CTL-mediated killing of virally infected host cells occurs through direct contact, whereby the T-cell receptor on the surface of the CTL recognizes a fragment (epitope) of an HIV protein bound to a major histocompatibility complex (MHC) class I molecule on the surface of the infected host cell. After this interaction, the CTL releases enzymes that kill the infected cell. CTL responses directed against certain epitopes of the Gag protein have been associated with slower HIV disease progression than CTL responses against other epitopes.( 57 ) CTLs also exert effects through soluble factors such as RANTES, macrophage inflammatory protein (MIP)-1-alpha, and MIP-1-beta, which inhibit HIV from infecting new cells by blocking HIV coreceptors.( 58 )

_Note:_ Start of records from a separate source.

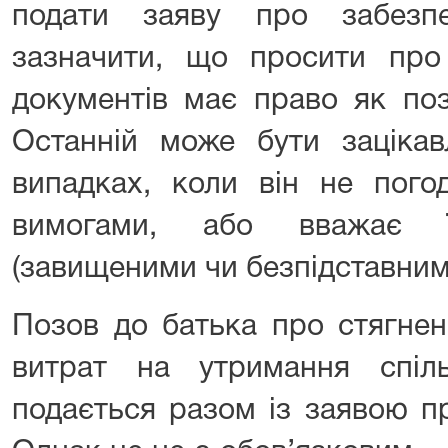
подати заяву про забезпе
зазначити, що просити про
документів має право як пози
Останній може бути заціка
випадках, коли він не пого
вимогами, або вважає ї
(завищеними чи безпідставним
Позов до батька про стягнен
витрат на утримання спіл
подається разом із заявою пр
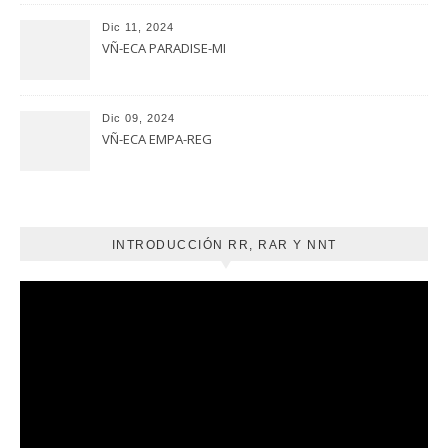
Dic 11, 2024
VÑ-ECA PARADISE-MI
Dic 09, 2024
VÑ-ECA EMPA-REG
INTRODUCCIÓN RR, RAR Y NNT
Reproductor
de
vídeo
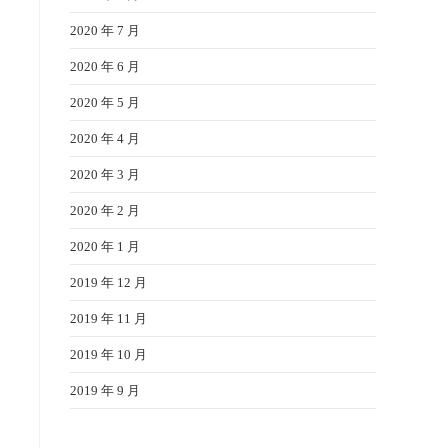
2020 年 7 月
2020 年 6 月
2020 年 5 月
2020 年 4 月
2020 年 3 月
2020 年 2 月
2020 年 1 月
2019 年 12 月
2019 年 11 月
2019 年 10 月
2019 年 9 月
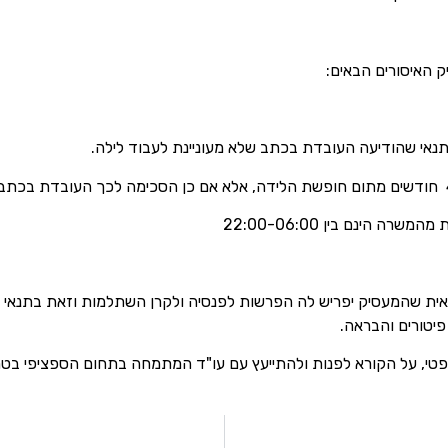
 האיסורים הבאים:
ינם בין 22:00-06:00
ה לחופשת לידה זכאית שהמעסיק יפריש לה הפרשות לפנסיה ולקרן השתלמות וז
פיטורים והבראה.
 משפטי, על הקורא לפנות ולהתייעץ עם עו"ד המתמחה בתחום הספציפי בט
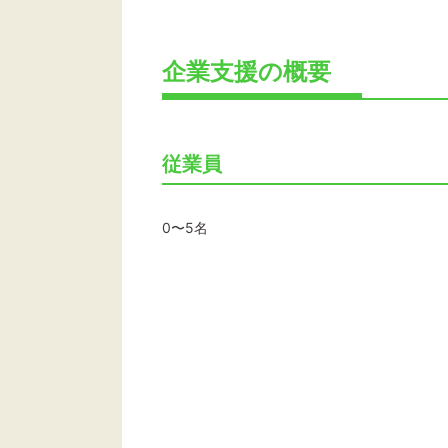
企業支援の概要
従業員
0〜5名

CD4 responses to HIV are important in viral control, and strong HIV-specific CD4 responses are associated with lower HIV viral loads.( 59 ) CD4 cells respond to HIV antigens presented in conjunction with MHC class II molecules on the surface of infected cells. The fact that HIV infects CD4 cells themselves is an evolutionary strategy with a number of consequences. Because productive HIV infection occurs in activated CD4 cells, infection and killing of CD4 cells that are responding to HIV infection itself may cause a selective decrease in the number of HIV-specific CD4 cells. (HIV can also exist in nonactivated CD4 cells in a preintegrated form, which can become integrated if activation occurs within a few days.[ 60 ]) Additionally, as some of the activated, infected CD4 cells differentiate into resting memory CD4 cells, they may carry copies of the HIV genome in a postintegrated form that can persist for decades.( 61 ) Current antiretroviral medications cannot efficiently eliminate the virus from cells in the resting state, leading to persistence of infection even in the presence of suppressive therapy.( 61 ) Moreover, HIV continues to evolve under the selection pressure of the immune response that occurs in each infected individual, and mutations in the viral epitopes recognized by the immune system may enable the virus to escape the control of even broad and robust CD4 and CD8 HIV-specific responses.( 62 )

Depletion of CD4 lymphocytes is the hallmark of HIV infection, and predicts an individual's risk for infection with opportunistic pathogens as well as other complications of HIV disease. Evidence has shown that both increased peripheral destruction and decreased production of CD4 cells likely play a role in this decline.( 63-67 )

Humoral immunity appears to be less effective in controlling viremia than cellular responses, as HIV is remarkably effective at evading host antibody responses, and broadly neutralizing antibodies are rare.( 68,69 ) The difficulty in eliciting broadly neutralizing antibody responses against HIV has posed a particularly difficult challenge to the development of a protective HIV vaccine.